Plus intéressée par Marthe, sans doute, parce que personnage plus en chair alors que le Zweig qu’elle tente de raconter n’est qu’approximations et hypothèses. Donc moins substantiel. Moins heureux aussi, et il en parait moins vivant. De mon côté j’aime la vie, j’aime que l’espoir veille, et ce n’est qu’appréciation personnelle, car la partie concernant Zweig est superbement menée. J’ai aimé l’approche que l’auteure choisit pour “rapporter” les conversations entre Zweig et ses semblables, aimé les phrases qui là aussi sont belles…
Je ne suis pas la fille de la mélancolie, ce n’est pas nouveau, je le savais déjà. Même issue d’une lecture, elle se transfère à moi, car, si on habite un livre un moment, celui-ci nous habite plus longtemps encore. Je me souviens avoir lu La ballade de l’impossible de Haruki Murakami et m’être demandé pendant une semaine ce que j’avais à me sentir déprimée comme ça, et pourtant j’ai adoré le livre.
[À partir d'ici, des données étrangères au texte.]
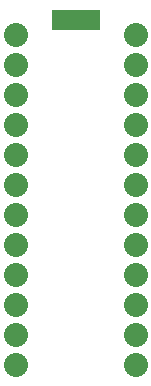
<source format=gbr>
G04 EAGLE Gerber RS-274X export*
G75*
%MOMM*%
%FSLAX34Y34*%
%LPD*%
%INSoldermask Bottom*%
%IPPOS*%
%AMOC8*
5,1,8,0,0,1.08239X$1,22.5*%
G01*
%ADD10C,2.032000*%
%ADD11R,4.165600X1.778000*%


D10*
X12700Y304800D03*
X12700Y279400D03*
X12700Y254000D03*
X12700Y228600D03*
X12700Y203200D03*
X12700Y177800D03*
X12700Y152400D03*
X12700Y127000D03*
X12700Y101600D03*
X12700Y76200D03*
X12700Y50800D03*
X12700Y25400D03*
X114300Y304800D03*
X114300Y279400D03*
X114300Y254000D03*
X114300Y228600D03*
X114300Y203200D03*
X114300Y177800D03*
X114300Y152400D03*
X114300Y127000D03*
X114300Y101600D03*
X114300Y76200D03*
X114300Y50800D03*
X114300Y25400D03*
D11*
X63500Y317500D03*
M02*

</source>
Enfin, si j’ai préféré le personnage de Marthe, je n’ai aucun doute que c’est en grande partie pour le regard lumineux qu’elle jette sur le monde, même si elle en voit les travers et les horreurs.
L’adieu à Stefan Zweig en extraits
“Dans sa langue existe le mot Einfühlung: sentir sentir; don de communier avec une pensée étrangère. Et donc de souffrir avec autrui.” (p. 47-48)
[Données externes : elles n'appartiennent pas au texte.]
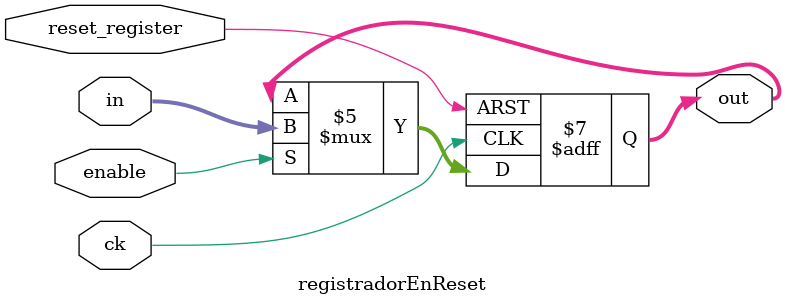
<source format=sv>
module registradorEnReset(ck, reset_register, enable, in, out);
	
	input logic ck, reset_register, enable;
	input logic[31:0] in;
	output logic[31:0] out;
	
	always@(posedge ck or posedge reset_register) begin
		if(reset_register == 1'b1) begin
			out = 32'b0;
		end
		else if(enable == 1'b1) begin
			out = in;
		end
	end
	
endmodule
</source>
“Que savait Zweig? Il avait une telle façon de ne pas savoir.” (p. 60)
“Ce qui m’étonne aujourd’hui encore, c’est l’absence de questions et de doutes, avant même la confiance puisqu’elle ne vient qu’après la réflexion ou l’épreuve, juste l’absence de question et la Joie. Celle qui porte majuscule, pas l’autre, pas la petite joie qui existe au pluriel, mais la Joie qui est un mouvement perpétuellement recommencé: les pétales du corps s’élèvent comme des bras et m’enveloppent lentement, je retombe au fond de moi-même avec la tranquillité des vagues et les pétales s’élèvent à nouveau.” (p. 115)
“Après être arrivés au sommet, très près du ciel d’automne, rien de ce que nous avons laissé en bas ne reste tout à fait pareil. Tout paraît moins difficile. C’est cela le point de vue que les hommes veulent atteindre. Toujours plus haut, le regard est plus clair. C’est pour cela, ou c’est cela qu’ils ont appelé Dieu ou l’Histoire. Ils ont imaginé le plus haut point possible d’où considérer leurs actes, leurs pensées, leurs êtres, et se sont jugés à cette aune.” (p. 133)
“À trop fouiller la vie d’un être, je trouve ses fêlures et ses failles. Alors que je tentais, pas à pas, de l’approcher, que chaque nouvelle étape franchie me le rendait plus familier, plus clair… soudain, le pas supplémentaire le rejette dans une altérité si profonde, si opaque, que la vue se brouille et je sens la vanité de mon parcours.” (p. 138)
CANNONE, Belinda (1990). L’adieu à Stefan Zweig, Points Seuil, Paris, 252 p.